Ele seguia-a no seu carro, tendo a dada altura perdido a noção de onde se encontrava e já se questionava se teria feito bem aceder àquele convite.
Não sabia ao certo o receio, não sabia ao certo aquilo que lhe estava reservado, mas aqueles caminhos longe da cidade e mal iluminados não lhe agradavam.
Por fim, o carro dela abrandou e deu sinal para a direita, onde aguardavam que um grande portão de cor clara se abrisse. Ele conseguiu apenas visualizar um acesso em alcatrão, que se alongava em forma de arruamento até à lateral de uma enorme casa.
Estacionou o carro ao lado do dela, conforme as indicações de Juliana, saindo para ir ter com ela, que o aguardava perto da entrada frontal da casa.
- Não me digas que vives aqui! - exclamou. Perante o silêncio dela, depreendeu que era verdade. Na outra noite chamei-te princesa, por me teres deixado daquela maneira. Fizeste-me lembrar o conto da 'Gata Borralheira', mas parece que me enganei. És uma rainha e tens um castelo!
- Não exageres. - retorquiu, incomodada com a afirmação.
Ele subiu uma pequena escadaria e acompanhou-a para o interior de um amplo corredor, revestido a tijoleira castanha e paredes brancas, repleto de objectos decorativos impessoais. Viu alguns quadros pendurados e mobília trabalhada, que mostravam que a decoração se mantinha exactamente assim há já algumas décadas. A larga escadaria, que surgia do seu lado direito, dava a um segundo andar e era alcatifada, com um toque claro, sendo a úncia coisa que dava um aspecto mais habitável à casa.
Uma senhora alta e magra, com um simples uniforme de empregada, chegou praticamente no momento em que eles entraram.
- A Ema já chegou? - perguntou a Juliana.
- Não, senhora, ela foi buscar...
- Claro, eu é que cheguei mais cedo... Está bem, Ana. Nós vamos ali para o escritório. Traga-nos dois cafés.
- Quem é a Ema? - perguntou ele, agora curioso com tudo o que via.
Entraram numa divisão quadrada. As estantes de madeira escurecida ocupavam uma parede, com livros de publicidade, marketing e informática de um lado e de outro de medicina. Quase não havia lugar para romances ou policiais ou outros temas que não aqueles. Estava um sofá de pele castanha escura encostado à parede do seu lado esquerdo e uma secretária imaculadamente arrumada com o mesmo tipo de madeira das estantes à sua frente, recebendo a fraca luz do fim do dia por uma janela, com um cortina quase transparente bege.

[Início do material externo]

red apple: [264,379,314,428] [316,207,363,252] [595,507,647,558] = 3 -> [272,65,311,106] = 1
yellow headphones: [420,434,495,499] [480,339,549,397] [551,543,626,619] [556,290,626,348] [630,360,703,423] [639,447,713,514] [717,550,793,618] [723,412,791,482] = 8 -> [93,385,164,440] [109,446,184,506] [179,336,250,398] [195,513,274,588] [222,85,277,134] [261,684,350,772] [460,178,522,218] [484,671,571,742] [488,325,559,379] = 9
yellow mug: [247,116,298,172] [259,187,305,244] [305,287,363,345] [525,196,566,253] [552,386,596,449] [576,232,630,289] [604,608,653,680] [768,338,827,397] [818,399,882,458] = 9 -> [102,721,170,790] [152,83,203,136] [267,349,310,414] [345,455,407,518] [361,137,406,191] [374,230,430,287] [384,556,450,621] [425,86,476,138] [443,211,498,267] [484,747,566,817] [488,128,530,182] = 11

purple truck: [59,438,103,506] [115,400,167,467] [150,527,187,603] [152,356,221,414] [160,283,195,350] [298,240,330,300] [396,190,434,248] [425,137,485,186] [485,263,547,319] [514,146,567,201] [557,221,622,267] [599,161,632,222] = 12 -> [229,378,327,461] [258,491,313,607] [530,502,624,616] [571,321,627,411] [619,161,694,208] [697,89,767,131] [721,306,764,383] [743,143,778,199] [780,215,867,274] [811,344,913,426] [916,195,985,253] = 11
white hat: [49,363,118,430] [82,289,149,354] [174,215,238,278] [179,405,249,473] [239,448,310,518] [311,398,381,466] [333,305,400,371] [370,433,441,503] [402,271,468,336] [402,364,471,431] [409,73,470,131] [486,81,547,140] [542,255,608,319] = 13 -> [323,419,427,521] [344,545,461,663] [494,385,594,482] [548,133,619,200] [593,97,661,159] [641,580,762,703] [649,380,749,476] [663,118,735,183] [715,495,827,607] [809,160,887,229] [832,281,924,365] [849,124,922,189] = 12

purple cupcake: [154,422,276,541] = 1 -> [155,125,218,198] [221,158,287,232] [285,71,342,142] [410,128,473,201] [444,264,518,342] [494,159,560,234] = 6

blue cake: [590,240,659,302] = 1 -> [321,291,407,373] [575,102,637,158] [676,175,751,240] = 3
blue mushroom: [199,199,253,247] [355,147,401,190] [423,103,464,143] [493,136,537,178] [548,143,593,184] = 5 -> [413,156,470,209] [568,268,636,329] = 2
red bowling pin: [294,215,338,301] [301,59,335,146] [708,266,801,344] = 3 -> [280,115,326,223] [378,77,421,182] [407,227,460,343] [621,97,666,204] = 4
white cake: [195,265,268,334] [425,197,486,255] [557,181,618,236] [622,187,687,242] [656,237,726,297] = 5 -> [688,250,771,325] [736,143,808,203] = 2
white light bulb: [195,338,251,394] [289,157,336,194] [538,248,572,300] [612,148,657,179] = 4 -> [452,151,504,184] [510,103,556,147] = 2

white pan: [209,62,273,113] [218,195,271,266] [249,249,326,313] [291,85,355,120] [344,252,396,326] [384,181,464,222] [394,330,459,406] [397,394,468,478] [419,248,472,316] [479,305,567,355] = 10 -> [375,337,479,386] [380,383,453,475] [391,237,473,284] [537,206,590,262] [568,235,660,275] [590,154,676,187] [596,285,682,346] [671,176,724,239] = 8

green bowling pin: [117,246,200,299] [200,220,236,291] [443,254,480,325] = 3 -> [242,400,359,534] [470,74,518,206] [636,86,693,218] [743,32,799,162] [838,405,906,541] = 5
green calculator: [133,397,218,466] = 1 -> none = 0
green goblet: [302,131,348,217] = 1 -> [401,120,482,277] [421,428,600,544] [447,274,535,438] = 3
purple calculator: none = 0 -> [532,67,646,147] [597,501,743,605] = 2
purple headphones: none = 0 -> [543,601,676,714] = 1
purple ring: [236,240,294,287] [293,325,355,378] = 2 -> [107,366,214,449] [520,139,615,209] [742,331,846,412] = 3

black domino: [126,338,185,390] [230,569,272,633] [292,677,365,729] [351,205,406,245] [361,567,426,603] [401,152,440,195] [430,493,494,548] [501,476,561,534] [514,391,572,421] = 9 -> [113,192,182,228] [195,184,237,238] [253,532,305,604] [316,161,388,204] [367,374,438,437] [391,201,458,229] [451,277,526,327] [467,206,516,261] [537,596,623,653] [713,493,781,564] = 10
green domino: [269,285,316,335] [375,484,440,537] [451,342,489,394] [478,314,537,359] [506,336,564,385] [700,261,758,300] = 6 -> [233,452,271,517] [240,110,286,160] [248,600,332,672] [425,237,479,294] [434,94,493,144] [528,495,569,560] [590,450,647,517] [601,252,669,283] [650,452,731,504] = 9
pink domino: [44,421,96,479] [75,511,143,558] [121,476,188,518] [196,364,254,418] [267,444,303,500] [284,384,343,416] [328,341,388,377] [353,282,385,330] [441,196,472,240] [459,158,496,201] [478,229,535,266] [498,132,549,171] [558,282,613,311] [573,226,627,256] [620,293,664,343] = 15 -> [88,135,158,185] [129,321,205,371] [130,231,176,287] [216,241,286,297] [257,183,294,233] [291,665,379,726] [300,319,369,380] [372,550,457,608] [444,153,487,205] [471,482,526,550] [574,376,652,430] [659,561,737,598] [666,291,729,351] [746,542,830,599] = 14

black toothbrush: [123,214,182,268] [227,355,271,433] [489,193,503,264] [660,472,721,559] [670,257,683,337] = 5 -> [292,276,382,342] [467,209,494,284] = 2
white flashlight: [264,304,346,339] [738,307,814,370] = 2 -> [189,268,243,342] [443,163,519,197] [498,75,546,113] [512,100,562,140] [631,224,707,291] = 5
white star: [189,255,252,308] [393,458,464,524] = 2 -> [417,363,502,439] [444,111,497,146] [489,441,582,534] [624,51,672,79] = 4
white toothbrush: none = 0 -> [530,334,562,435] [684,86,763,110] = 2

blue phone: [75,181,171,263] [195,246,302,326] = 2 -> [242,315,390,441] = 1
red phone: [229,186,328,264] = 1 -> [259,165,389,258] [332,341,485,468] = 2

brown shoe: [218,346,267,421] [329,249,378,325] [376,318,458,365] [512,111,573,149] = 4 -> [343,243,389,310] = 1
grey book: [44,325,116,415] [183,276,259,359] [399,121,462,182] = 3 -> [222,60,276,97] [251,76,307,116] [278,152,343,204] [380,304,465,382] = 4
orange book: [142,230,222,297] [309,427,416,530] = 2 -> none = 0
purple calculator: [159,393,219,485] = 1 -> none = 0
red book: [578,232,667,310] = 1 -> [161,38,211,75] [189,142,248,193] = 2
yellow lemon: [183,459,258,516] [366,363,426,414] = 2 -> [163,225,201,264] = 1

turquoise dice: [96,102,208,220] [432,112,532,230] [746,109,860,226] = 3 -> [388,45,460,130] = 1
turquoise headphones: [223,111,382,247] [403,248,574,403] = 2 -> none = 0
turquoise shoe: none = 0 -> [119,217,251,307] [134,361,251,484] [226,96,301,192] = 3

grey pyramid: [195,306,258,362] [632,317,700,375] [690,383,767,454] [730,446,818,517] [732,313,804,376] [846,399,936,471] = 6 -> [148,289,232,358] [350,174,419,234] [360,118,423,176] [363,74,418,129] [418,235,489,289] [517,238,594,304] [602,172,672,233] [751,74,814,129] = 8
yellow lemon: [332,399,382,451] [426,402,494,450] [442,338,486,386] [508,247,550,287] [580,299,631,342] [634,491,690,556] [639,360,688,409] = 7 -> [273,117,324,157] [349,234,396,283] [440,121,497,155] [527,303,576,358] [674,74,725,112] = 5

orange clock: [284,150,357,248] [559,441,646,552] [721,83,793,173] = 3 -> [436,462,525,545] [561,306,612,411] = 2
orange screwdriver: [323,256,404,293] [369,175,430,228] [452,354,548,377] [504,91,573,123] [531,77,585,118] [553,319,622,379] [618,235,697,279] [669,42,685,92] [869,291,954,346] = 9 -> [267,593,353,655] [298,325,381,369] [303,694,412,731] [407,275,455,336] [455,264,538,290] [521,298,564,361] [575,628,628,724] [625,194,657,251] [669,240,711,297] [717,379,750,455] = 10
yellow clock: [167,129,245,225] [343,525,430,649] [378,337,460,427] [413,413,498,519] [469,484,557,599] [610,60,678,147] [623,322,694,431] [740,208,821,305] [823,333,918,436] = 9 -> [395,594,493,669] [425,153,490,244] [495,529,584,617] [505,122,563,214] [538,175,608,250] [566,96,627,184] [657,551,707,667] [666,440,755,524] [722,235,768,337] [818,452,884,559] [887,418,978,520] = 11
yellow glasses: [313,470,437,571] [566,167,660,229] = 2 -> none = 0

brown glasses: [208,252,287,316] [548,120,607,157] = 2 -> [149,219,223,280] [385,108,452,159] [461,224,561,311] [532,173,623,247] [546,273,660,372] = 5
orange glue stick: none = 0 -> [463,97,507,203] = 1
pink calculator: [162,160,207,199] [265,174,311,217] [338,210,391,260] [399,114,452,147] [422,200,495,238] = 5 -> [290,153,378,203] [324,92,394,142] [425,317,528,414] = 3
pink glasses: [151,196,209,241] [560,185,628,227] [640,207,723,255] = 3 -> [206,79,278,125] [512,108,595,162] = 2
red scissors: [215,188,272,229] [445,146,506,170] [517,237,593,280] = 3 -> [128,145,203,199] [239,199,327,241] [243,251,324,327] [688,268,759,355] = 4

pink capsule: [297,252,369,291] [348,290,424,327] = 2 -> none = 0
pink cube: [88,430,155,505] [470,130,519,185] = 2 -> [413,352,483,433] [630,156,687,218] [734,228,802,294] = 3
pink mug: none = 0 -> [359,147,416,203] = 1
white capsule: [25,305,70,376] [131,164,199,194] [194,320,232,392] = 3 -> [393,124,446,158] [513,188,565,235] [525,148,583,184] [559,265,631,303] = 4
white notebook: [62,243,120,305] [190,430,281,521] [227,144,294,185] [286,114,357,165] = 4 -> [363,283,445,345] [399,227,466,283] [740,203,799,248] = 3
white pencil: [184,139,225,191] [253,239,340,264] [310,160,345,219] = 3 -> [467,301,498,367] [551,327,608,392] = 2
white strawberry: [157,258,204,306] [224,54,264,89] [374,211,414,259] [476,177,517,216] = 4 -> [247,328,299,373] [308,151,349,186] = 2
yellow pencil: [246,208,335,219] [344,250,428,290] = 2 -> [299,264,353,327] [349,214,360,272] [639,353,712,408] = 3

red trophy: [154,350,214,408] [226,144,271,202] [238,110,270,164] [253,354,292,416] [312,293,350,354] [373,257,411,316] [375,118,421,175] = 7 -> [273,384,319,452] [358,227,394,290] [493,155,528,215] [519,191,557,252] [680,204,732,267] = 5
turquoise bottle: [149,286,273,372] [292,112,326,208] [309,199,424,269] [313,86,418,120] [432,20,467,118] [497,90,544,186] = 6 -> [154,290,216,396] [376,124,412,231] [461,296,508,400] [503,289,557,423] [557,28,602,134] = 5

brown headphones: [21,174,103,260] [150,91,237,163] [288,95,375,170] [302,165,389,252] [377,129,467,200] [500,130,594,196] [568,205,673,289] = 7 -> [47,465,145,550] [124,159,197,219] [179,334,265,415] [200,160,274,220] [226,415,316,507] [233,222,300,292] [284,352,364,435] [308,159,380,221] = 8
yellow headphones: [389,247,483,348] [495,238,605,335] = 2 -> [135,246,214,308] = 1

- A Ema é outra empregada - respondeu ela, encostando-se à porte frontal da secretária, indicando-lhe o sofá.
- Bem, nem acredito que me trouxeste a tua casa. Nunca pensei que...
- Rafael, só pela casa, já deves ter percebido que há algo diferente entre nós. - adiantou ela.
- Porque és uma pessoa rica? Isso não é suficiente para me afastar de ti. - respondeu ele, seguro de si.
- Suponho que não. - respirou fundo, preparando-se para reviver um pouco do passado e da dor... - Bem, é o seguinte. Tu trabalhas na 'Ideias e Companhia' há quase cinco anos, certo?
Esperou que ele acenasse afirmativamente e prosseguiu:
- Deves lembrar-te então do outro sócio do José, o Filipe - só o facto de pronunciar o nome dele já a magoava.
- Sim, eu estava lá há pouco tempo, não o conheci muito bem, porque pouco tempo depois soube que ele se...
- Se suicidou! É a verdade! Podes dizê-lo. O cobarde suicidou-se!
Nota: O nome da empresa surgiu naturalmente, qualquer semelhança com a realidade, tal como a história, é pura coincidência.